La
abuela es pequeña y redonda. Si la toco con un dedo, su piel se hunde como un
globo lleno de agua. Miro a la abuela mientras se afana en contar los puntos
enanos de ganchillo con la lengua entre con los labios, y su tez me parece una
cáscara de nuez. Se sienta al sombraje de una parra, en una silla baja de enea
que parece hecha a su medida, para que no le cuelguen sus cortas piernas y
diminutos pies, anchos como una tabla e hinchados por el calor y un débil
corazón. Su pelo es blanco amarillento, largo y áspero como las crines de un
mulo.
La
veo peinarse frente al espejo que pende de una cuerda en el patio. Primero lo
desenreda con un cepillo, y cuando ya no tiene ni un solo nudo, se pasa el
peine mojado en agua desde las sienes hasta la nuca. Luego, con sus manos
impregnadas de jabón, lo fija sobre su cabeza y va bajando a lo largo de toda
la cola, que enreda entre su dedo índice hasta formar un gran bucle. Cuando
consigue darle forma, se lo recoge en una coleta, y, con mucha destreza,
enrolla el enorme tirabuzón alrededor de la atadura hasta conseguir un moño simétrico
que fija con unas cuantas horquillas. Después, vuelve a pasar sus manos húmedas
de agua hasta asegurarse que no queda ni un pelo suelto.
La
abuela me parece siempre igual de vieja. Me parecía igual de vieja, cuando yo
tenía siete años y ella no había cumplido aún los cincuenta y cinco, que ahora,
en este retrato de la memoria de cuando era vieja de verdad. Lleva la misma
falda negra, el mismo jersey negro de punto y el mismo mandil negro con rayas
grises.
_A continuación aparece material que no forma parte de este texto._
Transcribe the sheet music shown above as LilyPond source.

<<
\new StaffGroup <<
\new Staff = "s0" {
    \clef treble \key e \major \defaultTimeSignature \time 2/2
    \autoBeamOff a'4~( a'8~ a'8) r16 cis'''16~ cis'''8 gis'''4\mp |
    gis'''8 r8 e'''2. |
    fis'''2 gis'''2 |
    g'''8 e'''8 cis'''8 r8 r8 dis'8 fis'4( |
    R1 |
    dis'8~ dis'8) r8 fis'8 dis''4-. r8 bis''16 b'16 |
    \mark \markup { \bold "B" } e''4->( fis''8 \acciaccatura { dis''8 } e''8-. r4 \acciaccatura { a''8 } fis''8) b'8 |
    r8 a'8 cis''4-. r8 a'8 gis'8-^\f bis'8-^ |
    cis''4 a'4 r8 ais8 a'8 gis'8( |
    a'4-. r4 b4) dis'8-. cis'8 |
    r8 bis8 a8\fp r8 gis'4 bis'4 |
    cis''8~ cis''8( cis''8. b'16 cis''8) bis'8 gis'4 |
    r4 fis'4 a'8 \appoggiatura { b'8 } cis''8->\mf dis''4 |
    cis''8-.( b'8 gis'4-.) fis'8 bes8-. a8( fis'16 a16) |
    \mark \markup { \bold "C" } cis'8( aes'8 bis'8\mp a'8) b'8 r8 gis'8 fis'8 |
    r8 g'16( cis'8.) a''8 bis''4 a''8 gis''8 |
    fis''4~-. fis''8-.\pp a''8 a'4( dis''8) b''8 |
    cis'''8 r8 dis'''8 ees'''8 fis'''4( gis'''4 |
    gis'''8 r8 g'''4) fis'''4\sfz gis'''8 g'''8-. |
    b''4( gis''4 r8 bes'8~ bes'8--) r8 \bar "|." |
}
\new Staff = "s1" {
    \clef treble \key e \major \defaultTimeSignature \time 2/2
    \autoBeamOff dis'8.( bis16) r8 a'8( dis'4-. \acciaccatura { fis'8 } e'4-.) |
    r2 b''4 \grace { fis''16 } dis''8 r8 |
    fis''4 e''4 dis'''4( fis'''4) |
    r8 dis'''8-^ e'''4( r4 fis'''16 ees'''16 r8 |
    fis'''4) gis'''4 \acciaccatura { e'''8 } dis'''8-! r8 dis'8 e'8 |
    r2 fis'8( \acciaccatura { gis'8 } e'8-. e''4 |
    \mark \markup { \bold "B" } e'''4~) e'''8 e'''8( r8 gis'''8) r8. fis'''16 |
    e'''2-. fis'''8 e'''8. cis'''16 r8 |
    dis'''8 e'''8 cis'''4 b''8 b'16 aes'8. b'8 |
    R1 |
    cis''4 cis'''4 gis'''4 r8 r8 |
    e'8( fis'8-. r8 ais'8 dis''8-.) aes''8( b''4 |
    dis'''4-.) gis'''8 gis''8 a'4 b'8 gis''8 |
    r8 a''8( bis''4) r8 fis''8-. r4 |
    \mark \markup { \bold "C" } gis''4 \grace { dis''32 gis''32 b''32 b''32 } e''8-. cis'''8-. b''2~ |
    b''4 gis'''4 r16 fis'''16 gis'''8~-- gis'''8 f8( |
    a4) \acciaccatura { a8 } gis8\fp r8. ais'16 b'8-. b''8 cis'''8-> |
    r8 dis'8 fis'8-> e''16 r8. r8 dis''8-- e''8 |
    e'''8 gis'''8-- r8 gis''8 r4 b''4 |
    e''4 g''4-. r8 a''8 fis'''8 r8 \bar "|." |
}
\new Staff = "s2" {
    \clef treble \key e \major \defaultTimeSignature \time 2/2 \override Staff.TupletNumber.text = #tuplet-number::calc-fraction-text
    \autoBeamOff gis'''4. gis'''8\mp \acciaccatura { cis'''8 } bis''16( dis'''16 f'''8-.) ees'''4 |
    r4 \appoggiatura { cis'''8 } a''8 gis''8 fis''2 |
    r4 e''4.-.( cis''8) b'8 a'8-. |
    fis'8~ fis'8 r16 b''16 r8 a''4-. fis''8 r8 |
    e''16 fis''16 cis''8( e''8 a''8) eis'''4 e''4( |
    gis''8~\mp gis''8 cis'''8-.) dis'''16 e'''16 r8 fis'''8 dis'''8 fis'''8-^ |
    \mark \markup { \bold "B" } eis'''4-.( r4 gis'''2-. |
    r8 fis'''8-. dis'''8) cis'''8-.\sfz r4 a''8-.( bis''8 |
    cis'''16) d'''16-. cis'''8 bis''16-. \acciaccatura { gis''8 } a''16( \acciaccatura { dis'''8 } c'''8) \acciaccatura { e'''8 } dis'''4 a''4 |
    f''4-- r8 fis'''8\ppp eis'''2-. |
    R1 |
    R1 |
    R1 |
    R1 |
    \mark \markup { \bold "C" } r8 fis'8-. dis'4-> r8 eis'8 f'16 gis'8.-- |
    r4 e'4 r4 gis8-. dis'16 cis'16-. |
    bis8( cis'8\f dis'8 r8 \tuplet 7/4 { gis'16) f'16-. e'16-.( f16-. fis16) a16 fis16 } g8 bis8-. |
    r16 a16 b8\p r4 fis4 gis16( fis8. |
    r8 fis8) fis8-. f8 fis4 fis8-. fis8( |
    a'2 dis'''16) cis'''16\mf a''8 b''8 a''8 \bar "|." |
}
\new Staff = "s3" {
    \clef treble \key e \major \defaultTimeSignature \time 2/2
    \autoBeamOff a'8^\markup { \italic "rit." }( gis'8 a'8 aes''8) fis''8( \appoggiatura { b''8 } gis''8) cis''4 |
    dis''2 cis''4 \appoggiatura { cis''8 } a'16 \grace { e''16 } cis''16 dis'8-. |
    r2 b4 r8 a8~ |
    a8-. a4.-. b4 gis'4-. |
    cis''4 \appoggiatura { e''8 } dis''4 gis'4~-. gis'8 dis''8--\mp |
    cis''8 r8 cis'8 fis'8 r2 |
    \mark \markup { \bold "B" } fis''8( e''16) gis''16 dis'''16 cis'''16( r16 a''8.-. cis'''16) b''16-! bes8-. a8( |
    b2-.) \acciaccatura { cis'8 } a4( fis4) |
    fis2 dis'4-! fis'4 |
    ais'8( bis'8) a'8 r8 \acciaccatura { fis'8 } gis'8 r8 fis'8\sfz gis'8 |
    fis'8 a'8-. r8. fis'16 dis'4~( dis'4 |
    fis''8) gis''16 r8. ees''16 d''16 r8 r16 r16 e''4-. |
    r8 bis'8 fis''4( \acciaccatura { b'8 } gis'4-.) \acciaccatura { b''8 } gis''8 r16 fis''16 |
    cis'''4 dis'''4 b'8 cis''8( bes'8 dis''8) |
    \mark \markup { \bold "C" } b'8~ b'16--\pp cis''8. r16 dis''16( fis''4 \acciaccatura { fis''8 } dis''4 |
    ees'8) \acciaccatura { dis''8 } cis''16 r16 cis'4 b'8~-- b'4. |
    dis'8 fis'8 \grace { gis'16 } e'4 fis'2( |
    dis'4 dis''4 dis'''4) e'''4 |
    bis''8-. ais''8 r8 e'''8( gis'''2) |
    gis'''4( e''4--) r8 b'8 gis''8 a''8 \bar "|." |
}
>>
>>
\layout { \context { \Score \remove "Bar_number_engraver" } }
Tal vez haya encogido un poco
más, porque la ropa parece quedarle grande; se le escurren las costuras de los
hombros, y las faldas parecen llegarle tres o cuatro centímetros más abajo. La
ropa cuelga sobre su piel, como su piel se cuelga de sus huesos.
El
espejo de la abuela no tiene marco, es un pedazo que procede de la luna de
espejo de un mueble viejo. Una pieza de puzle que ya no encaja en ningún sitio,
un ripio de reflejos sobre el que se dibujan hebras que parecen lágrimas de
sangre y que parten el rostro en profundas cicatrices. Está siempre lleno de
cagadas de moscas y sujeto a un clavo por una cuerda. Nadie se molesta en
limpiar ese espejo, todo el que se mira en él parece acostumbrado a verse tarazado,
como una herida incurable e indolora, mientras se peina o se afeita o se pasa
la toalla por la cara.
La
abuela cuenta puntos de enano en una puntilla de ganchillo, sentada en una
silla baja a la sombra de la parra de un patio. Sólo el espejo retiene y
vela su historia muda, como un grito ahogado.